Exercise instructions -> Filter these entries, keeping only lines that hold the word "hearsay".

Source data

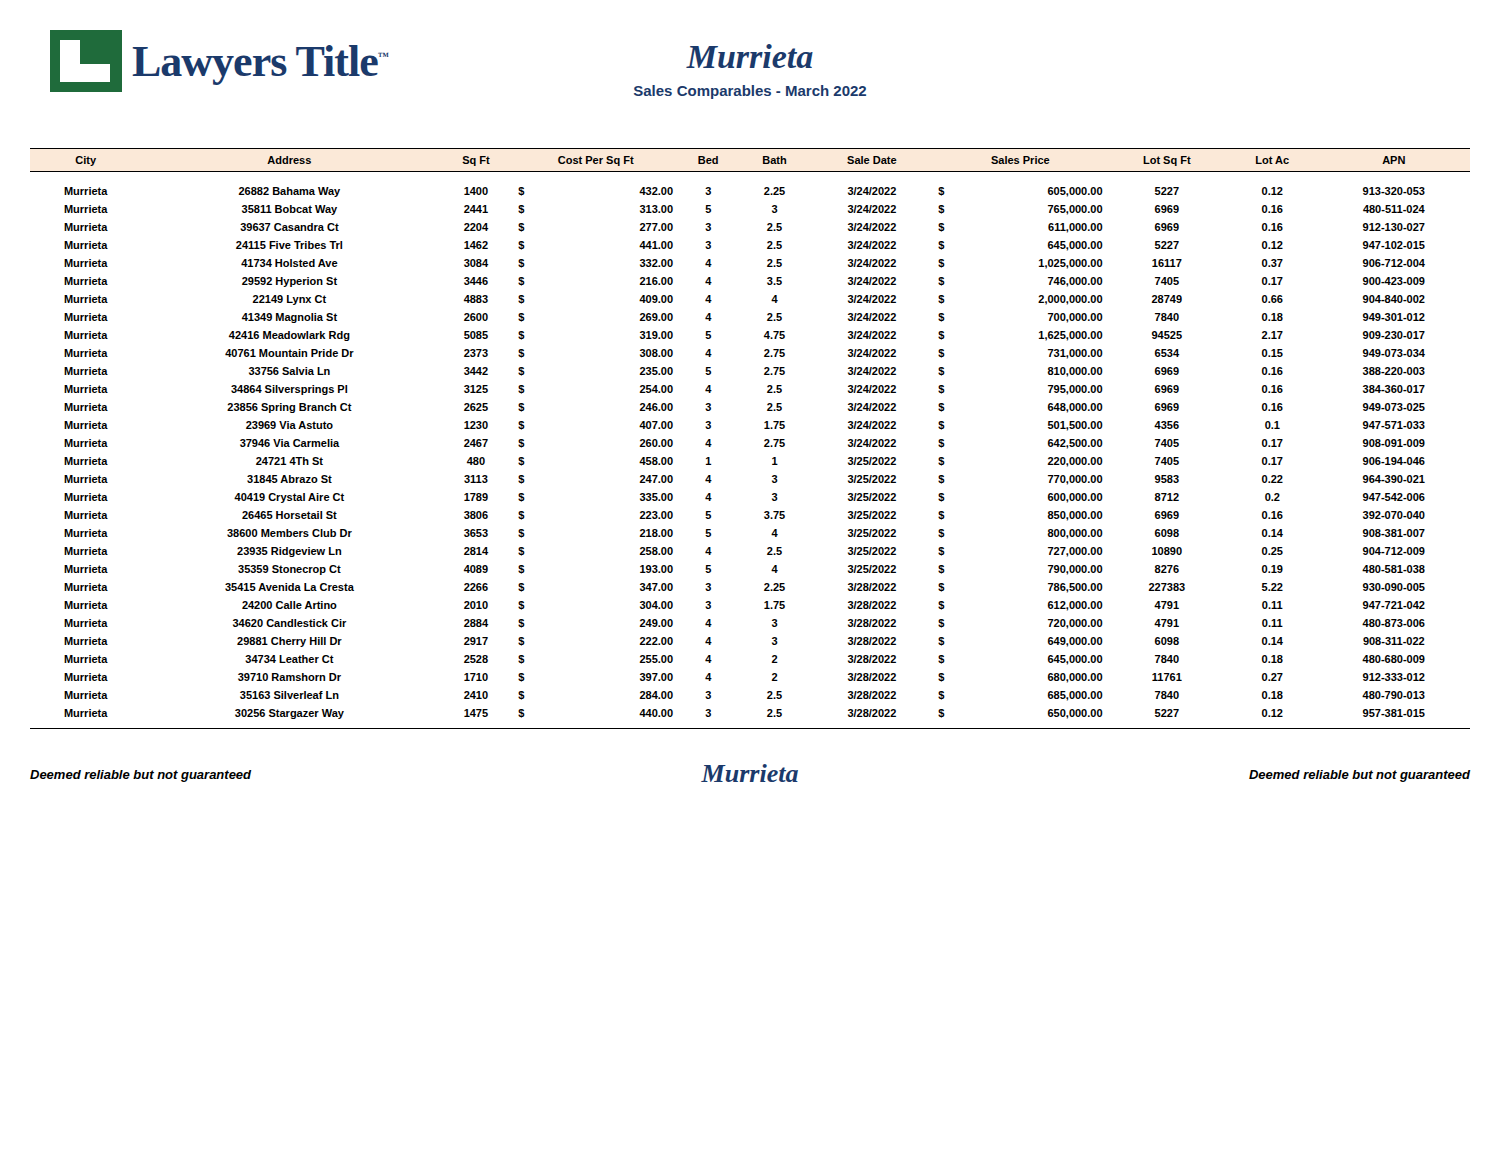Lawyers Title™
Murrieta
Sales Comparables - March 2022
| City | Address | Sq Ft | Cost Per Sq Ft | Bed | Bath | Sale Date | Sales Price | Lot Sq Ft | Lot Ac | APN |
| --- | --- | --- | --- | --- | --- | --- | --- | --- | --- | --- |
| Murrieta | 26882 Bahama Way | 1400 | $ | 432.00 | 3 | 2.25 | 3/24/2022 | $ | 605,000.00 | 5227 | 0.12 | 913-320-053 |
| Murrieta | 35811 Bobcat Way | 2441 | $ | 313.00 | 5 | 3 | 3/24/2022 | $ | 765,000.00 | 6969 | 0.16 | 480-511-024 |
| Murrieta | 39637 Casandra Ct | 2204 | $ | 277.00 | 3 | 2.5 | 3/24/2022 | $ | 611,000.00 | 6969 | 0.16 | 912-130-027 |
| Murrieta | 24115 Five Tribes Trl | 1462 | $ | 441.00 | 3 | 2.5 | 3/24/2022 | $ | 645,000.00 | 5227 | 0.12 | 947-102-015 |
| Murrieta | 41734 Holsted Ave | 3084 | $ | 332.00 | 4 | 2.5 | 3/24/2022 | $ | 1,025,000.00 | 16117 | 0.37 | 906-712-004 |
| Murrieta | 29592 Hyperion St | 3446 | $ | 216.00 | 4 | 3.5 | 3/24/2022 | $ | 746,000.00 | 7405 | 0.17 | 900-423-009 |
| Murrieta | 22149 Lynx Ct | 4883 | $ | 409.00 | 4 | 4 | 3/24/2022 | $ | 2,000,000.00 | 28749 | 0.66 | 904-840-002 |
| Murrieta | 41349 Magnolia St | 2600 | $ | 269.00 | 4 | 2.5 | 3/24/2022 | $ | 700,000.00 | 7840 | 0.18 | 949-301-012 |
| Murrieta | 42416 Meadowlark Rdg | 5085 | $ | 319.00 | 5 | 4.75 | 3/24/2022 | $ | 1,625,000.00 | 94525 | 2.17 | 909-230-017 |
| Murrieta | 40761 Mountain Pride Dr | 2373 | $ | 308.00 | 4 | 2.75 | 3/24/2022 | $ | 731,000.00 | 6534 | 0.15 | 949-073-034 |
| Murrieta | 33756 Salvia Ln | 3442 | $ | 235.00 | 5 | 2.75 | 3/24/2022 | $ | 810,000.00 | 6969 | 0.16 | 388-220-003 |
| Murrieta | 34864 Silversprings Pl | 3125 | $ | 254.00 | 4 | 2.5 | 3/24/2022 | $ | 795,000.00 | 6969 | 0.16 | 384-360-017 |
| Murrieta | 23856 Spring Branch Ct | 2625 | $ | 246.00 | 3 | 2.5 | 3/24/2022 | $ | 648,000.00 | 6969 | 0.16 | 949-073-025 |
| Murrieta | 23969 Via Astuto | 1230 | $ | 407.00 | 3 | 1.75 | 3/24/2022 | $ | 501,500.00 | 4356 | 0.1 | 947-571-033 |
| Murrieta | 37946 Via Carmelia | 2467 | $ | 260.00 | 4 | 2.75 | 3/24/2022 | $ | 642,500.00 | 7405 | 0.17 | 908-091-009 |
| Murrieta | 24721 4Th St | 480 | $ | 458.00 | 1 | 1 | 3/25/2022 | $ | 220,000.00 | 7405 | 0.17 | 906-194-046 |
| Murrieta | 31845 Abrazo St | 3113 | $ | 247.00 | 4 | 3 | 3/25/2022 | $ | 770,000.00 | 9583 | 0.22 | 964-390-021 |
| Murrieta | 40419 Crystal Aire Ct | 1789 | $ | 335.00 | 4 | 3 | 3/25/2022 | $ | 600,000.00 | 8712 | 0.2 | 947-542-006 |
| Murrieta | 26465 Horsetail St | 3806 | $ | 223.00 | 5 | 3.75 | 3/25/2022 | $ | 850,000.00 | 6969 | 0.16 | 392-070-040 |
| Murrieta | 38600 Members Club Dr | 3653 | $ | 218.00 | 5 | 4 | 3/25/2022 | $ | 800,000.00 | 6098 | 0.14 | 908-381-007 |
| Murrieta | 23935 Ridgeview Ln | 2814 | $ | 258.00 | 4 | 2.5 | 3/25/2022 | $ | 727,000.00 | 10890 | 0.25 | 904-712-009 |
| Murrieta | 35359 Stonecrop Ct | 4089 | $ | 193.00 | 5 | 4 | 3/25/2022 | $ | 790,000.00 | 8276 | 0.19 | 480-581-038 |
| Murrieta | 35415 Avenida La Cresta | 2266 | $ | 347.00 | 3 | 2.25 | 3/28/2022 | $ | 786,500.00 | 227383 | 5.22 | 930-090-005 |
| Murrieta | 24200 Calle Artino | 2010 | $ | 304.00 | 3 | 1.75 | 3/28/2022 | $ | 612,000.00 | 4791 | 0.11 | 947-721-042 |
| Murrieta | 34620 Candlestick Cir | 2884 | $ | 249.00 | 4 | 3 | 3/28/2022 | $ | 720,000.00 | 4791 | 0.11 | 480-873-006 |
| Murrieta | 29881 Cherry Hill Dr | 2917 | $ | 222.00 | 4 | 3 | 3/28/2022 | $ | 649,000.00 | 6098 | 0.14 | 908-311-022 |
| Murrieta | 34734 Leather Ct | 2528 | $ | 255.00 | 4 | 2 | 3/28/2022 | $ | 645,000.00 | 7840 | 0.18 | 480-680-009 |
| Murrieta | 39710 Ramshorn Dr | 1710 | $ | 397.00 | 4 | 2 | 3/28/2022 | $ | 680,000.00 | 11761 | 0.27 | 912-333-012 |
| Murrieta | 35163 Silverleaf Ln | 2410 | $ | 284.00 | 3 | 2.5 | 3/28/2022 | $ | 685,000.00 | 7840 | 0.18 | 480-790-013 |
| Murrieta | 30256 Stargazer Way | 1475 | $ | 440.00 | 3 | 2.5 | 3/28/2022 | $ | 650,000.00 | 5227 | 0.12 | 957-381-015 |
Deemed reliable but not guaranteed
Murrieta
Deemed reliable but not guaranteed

---

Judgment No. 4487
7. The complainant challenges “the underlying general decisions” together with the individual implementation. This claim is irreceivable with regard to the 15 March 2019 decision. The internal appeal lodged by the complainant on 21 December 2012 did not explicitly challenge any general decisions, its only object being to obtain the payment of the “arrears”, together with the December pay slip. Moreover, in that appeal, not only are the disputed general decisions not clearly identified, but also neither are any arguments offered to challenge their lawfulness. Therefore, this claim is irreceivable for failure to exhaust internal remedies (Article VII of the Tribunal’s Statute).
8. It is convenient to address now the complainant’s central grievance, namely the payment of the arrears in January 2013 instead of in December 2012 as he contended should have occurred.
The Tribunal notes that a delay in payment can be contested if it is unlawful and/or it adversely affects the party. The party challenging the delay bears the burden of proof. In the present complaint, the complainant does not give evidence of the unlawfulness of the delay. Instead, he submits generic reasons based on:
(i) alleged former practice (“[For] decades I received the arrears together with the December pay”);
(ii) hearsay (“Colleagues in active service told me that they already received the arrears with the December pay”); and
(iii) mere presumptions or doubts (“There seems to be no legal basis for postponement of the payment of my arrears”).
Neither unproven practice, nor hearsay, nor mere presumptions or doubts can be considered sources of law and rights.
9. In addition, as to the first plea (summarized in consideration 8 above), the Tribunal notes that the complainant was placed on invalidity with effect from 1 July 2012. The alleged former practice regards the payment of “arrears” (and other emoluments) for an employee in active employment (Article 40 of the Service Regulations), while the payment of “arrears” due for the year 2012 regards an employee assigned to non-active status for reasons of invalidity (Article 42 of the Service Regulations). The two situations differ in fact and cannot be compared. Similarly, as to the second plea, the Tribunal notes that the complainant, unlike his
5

--

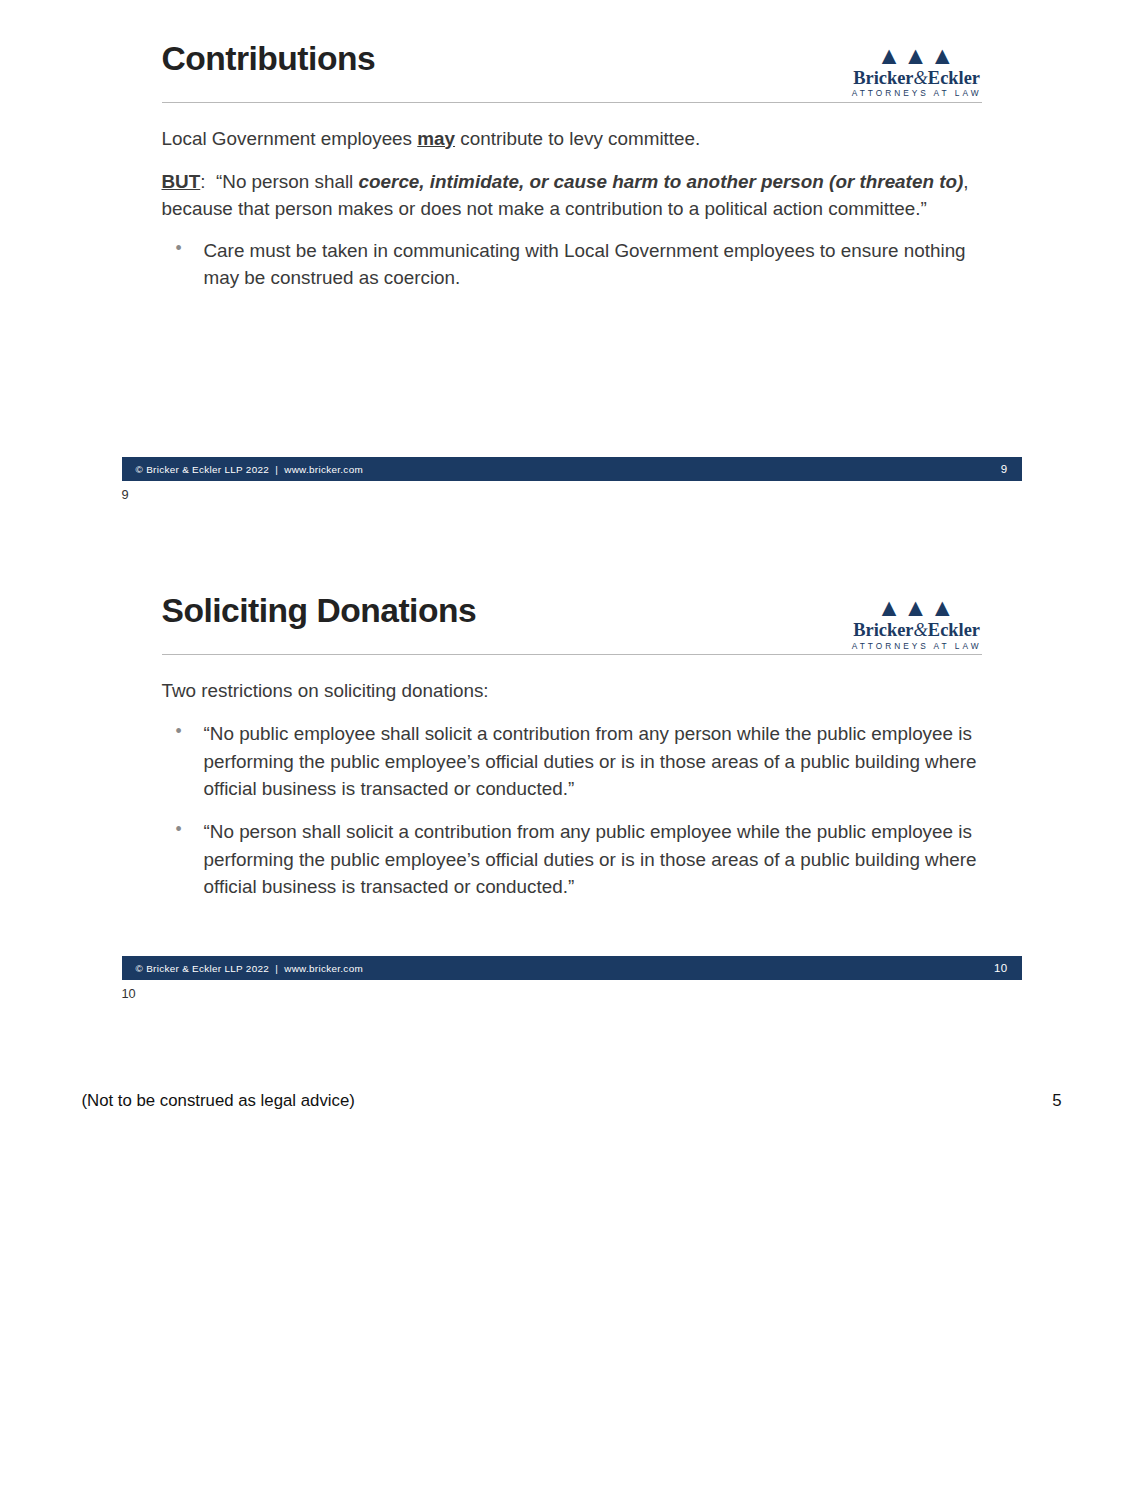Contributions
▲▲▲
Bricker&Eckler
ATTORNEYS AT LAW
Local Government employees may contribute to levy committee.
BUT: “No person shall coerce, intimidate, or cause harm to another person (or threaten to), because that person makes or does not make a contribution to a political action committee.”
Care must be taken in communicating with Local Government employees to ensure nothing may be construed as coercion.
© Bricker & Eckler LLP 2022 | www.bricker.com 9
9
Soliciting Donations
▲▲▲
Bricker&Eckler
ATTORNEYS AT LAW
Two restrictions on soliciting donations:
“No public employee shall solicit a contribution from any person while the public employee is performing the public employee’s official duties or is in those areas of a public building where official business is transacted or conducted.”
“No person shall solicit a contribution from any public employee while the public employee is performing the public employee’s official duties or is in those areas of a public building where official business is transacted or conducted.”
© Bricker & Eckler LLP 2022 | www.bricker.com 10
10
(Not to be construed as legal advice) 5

Response for this exercise ->
(ii) hearsay (“Colleagues in active service told me that they already received the arrears with the December pay”); and
Neither unproven practice, nor hearsay, nor mere presumptions or doubts can be considered sources of law and rights.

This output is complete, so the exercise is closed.